[Intel-gfx] [PATCH 1/7] drm/i915: Specify bsd rings through exec flag

Wed Dec 10 07:55:18 PST 2014

On 10/12/14 09:11, Daniel Vetter wrote:
> On Wed, Dec 10, 2014 at 02:18:15AM +0000, Gong, Zhipeng wrote:
>> On Tue, 2014-12-09 at 10:46 +0100, Daniel Vetter wrote:
>>> On Mon, Dec 08, 2014 at 01:55:56PM -0800, Rodrigo Vivi wrote:

[snip]

>>>> diff --git a/drivers/gpu/drm/i915/i915_gem_execbuffer.c b/drivers/gpu/drm/i915/i915_gem_execbuffer.c
>>>> index e1ed85a..d9081ec 100644
>>>> --- a/drivers/gpu/drm/i915/i915_gem_execbuffer.c
>>>> +++ b/drivers/gpu/drm/i915/i915_gem_execbuffer.c
>>>> @@ -1273,8 +1273,23 @@ i915_gem_do_execbuffer(struct drm_device *dev, void *data,
>>>>       else if ((args->flags & I915_EXEC_RING_MASK) == I915_EXEC_BSD) {
>>>>               if (HAS_BSD2(dev)) {
>>>>                       int ring_id;
>>>> -                     ring_id = gen8_dispatch_bsd_ring(dev, file);
>>>> -                     ring = &dev_priv->ring[ring_id];
>>>> +
>>>> +                     switch (args->flags & I915_EXEC_BSD_MASK) {
>>>> +                     case I915_EXEC_BSD_DEFAULT:
>>>> +                             ring_id = gen8_dispatch_bsd_ring(dev, file);
>>>> +                             ring = &dev_priv->ring[ring_id];
>>>> +                             break;
>>>> +                     case I915_EXEC_BSD_RING1:
>>>> +                             ring = &dev_priv->ring[VCS];
>>>
>>> Do we have any use-case for selecting ring1 specifically? I've thought
>>> it's only ring2 that is special?
>> The HEVC GPU commands should be dispatched to BSD RING 1 instead of BSD
>> RING2 as the two rings are asymmetrical. 
>> For the H264 decoding/encoding either ring is OK.
> 
> Well then same arguments applies with ring2 since only ring1 is special?
> It's just to minimize abi and reduce the amount of rope we hand to
> userspace.

Anyone who knows to use any of these flags is taking responsibility for
doing explicit engine allocation, so why not give them all the options
-- if for no other reason, more symmetry is good.

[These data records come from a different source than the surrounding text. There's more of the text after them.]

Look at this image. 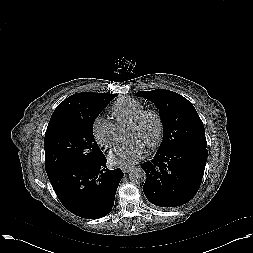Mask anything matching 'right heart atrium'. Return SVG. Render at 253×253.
Masks as SVG:
<instances>
[{
    "instance_id": "d8ad5b80",
    "label": "right heart atrium",
    "mask_w": 253,
    "mask_h": 253,
    "mask_svg": "<svg viewBox=\"0 0 253 253\" xmlns=\"http://www.w3.org/2000/svg\"><path fill=\"white\" fill-rule=\"evenodd\" d=\"M92 134L96 143L103 148L112 147L116 141L115 125L101 116L94 119Z\"/></svg>"
}]
</instances>
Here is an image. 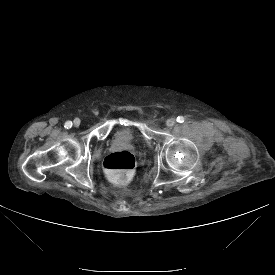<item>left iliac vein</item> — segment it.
<instances>
[{"label": "left iliac vein", "mask_w": 275, "mask_h": 275, "mask_svg": "<svg viewBox=\"0 0 275 275\" xmlns=\"http://www.w3.org/2000/svg\"><path fill=\"white\" fill-rule=\"evenodd\" d=\"M175 123H176V119H175V118H169V119L166 121V125H167L168 127L174 126Z\"/></svg>", "instance_id": "4c4485c4"}]
</instances>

As an examle, there could be a case where userspace knows better than
the kernel how long each batch will take, and can predict an optimal
allocation pattern rather than just flip-flopping. So even when a batch
*can* run on either engine, there might be a reason to pick a specific one.

e.g.	short-1 -> ring 1
	short-2 -> ring 1
	long-1  -> ring 2
	short-3 -> ring 1
	long-2  -> ring 1

because the program knows that the three short batches together will
take less time than the one first long one.

.Dave.